*** Begin section ***
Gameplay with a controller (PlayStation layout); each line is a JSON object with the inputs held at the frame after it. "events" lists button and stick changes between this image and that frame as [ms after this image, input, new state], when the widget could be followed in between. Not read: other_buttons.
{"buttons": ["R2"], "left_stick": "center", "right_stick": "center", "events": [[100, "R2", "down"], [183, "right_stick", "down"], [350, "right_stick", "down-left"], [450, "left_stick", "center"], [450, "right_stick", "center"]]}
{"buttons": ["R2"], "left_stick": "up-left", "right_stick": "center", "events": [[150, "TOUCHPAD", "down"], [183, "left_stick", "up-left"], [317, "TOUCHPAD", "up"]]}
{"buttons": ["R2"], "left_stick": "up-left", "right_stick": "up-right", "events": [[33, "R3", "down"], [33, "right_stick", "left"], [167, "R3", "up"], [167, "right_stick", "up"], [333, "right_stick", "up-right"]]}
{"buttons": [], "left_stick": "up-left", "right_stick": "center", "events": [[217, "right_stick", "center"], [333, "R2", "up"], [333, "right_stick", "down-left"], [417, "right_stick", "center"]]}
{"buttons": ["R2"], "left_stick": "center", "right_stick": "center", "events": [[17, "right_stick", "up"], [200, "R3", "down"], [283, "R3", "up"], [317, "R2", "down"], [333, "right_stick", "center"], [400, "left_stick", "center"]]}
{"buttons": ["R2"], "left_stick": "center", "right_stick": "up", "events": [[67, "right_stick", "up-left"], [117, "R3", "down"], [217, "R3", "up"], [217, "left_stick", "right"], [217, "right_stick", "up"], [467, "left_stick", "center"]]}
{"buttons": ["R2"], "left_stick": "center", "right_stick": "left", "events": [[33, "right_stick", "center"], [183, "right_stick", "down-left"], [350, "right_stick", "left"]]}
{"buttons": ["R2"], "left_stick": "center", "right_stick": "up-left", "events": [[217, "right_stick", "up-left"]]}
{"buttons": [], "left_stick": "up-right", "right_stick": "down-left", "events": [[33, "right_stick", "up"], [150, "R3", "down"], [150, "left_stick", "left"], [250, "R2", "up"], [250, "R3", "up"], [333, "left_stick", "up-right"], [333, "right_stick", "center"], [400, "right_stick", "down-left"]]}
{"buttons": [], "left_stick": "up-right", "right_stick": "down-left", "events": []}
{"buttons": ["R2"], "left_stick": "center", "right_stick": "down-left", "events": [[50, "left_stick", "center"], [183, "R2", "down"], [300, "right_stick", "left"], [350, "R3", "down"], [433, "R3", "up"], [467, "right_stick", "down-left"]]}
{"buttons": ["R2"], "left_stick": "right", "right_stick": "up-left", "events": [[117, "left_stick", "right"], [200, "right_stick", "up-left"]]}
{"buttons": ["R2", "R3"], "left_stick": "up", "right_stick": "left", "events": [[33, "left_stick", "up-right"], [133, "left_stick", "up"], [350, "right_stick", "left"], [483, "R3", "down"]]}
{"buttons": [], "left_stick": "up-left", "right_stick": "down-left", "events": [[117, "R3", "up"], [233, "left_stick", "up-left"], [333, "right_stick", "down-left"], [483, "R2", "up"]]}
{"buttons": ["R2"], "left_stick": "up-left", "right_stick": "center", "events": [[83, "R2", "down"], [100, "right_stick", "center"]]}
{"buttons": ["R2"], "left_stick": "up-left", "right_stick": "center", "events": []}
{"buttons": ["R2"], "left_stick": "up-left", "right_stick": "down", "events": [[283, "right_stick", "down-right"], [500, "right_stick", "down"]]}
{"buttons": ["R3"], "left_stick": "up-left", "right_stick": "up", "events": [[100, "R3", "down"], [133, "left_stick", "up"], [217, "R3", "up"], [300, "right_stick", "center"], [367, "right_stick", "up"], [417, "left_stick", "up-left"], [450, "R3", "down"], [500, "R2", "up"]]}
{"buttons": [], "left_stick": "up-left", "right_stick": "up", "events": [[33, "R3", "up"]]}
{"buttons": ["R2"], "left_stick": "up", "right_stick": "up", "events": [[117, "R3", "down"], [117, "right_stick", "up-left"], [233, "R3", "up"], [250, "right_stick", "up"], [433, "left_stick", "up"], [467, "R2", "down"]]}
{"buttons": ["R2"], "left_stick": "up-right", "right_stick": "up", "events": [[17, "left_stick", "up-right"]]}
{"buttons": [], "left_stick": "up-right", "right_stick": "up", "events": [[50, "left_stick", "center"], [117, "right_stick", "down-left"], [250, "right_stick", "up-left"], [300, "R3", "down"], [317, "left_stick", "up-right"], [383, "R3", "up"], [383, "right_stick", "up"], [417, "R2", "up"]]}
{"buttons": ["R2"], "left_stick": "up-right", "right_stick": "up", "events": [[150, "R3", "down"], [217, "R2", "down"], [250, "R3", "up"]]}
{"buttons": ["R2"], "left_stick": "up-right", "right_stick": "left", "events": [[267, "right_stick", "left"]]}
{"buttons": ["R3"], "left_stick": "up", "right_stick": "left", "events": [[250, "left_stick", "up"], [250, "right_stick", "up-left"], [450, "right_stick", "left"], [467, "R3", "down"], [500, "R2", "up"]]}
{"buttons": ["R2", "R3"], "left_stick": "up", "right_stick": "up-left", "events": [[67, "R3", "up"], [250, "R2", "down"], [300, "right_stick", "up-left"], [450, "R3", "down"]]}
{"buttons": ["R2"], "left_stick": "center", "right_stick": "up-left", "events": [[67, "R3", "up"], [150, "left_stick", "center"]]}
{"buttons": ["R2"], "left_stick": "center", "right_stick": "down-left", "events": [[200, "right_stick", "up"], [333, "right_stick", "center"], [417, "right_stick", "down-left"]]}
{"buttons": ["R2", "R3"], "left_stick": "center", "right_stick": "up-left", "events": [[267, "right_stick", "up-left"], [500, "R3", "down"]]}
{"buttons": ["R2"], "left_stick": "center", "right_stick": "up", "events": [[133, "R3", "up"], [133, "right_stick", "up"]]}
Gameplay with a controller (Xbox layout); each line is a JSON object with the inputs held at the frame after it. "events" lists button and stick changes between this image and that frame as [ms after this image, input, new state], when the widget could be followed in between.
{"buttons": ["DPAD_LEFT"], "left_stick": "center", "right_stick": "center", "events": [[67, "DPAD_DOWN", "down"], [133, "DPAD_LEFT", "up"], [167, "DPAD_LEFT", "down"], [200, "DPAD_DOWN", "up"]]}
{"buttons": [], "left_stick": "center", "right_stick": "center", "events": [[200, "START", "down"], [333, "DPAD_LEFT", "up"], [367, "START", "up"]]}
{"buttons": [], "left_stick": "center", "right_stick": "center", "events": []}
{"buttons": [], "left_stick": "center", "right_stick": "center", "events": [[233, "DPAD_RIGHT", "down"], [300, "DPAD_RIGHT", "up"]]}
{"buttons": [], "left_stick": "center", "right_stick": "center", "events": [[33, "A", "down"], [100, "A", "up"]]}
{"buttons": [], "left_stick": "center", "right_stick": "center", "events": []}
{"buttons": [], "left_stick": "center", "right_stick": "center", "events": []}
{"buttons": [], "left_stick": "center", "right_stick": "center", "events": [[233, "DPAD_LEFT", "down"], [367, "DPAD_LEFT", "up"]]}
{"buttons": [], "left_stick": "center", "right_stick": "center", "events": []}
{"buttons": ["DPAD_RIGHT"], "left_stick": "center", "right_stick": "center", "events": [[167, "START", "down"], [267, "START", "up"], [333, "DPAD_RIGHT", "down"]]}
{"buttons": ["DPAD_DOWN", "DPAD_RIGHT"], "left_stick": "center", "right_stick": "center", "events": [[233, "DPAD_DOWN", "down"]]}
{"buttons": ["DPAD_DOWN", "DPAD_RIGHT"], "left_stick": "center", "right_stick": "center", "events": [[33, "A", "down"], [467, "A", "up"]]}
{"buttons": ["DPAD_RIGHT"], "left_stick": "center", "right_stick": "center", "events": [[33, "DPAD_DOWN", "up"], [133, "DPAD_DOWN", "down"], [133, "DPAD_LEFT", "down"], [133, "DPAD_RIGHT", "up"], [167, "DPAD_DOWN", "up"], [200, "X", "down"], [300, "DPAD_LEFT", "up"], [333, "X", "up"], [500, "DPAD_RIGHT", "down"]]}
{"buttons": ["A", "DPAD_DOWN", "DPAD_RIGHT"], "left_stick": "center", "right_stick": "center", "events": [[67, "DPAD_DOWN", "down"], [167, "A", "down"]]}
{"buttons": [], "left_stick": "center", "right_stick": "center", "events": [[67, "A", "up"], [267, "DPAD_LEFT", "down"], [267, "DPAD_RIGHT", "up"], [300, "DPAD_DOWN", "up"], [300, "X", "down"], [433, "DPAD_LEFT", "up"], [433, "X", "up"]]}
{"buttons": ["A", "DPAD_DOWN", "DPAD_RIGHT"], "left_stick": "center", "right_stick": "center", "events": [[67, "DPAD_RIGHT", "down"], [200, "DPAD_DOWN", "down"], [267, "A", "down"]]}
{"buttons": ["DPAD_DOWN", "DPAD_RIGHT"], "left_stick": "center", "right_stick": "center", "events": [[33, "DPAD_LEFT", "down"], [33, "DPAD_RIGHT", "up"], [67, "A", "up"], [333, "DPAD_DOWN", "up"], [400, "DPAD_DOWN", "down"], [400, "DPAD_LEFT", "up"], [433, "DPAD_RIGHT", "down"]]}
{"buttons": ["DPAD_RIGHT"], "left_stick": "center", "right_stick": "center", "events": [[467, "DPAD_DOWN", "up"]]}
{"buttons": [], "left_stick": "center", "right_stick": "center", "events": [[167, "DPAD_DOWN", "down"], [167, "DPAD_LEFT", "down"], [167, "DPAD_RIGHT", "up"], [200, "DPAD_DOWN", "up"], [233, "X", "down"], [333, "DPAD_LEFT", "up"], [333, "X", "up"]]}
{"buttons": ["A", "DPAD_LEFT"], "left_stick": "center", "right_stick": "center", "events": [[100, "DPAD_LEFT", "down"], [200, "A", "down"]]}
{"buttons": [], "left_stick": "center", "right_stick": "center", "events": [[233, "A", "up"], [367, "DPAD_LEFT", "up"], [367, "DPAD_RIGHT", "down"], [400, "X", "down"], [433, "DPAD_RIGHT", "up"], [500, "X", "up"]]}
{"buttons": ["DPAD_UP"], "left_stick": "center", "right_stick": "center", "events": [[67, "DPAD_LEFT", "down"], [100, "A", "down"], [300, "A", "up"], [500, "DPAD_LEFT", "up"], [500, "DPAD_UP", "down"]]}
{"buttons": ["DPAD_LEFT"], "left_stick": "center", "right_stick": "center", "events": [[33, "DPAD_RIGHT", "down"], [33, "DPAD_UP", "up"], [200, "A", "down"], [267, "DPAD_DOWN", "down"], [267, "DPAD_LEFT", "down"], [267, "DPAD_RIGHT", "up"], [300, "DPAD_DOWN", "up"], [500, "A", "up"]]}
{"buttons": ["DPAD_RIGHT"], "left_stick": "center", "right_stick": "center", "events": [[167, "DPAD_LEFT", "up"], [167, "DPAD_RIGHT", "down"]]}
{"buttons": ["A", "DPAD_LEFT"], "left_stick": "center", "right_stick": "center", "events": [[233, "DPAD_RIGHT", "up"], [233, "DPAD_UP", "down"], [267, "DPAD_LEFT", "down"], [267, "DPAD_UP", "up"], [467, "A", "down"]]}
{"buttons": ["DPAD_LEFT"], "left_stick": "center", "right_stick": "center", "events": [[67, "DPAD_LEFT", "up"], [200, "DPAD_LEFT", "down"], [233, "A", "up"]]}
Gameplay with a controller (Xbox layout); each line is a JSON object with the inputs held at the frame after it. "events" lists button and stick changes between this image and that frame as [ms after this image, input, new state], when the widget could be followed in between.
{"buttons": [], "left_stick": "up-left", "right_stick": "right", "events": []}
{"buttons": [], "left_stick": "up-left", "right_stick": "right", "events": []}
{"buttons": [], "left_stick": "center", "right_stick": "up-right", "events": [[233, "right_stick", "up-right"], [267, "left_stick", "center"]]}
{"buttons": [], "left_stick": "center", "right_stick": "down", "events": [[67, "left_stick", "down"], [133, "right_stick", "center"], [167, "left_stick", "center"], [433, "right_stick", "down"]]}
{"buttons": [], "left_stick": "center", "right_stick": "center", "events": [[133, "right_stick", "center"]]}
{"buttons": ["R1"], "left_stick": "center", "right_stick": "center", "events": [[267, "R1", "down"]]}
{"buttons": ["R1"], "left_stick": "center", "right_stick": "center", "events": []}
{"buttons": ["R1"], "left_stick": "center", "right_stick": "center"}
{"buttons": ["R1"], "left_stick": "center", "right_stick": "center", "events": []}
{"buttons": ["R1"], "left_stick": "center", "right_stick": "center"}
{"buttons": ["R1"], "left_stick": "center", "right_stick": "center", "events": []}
*** End section ***
> Your objective
Looking at the material above, state the number of lines holding the word "START", and only that number.

> Expected answer
2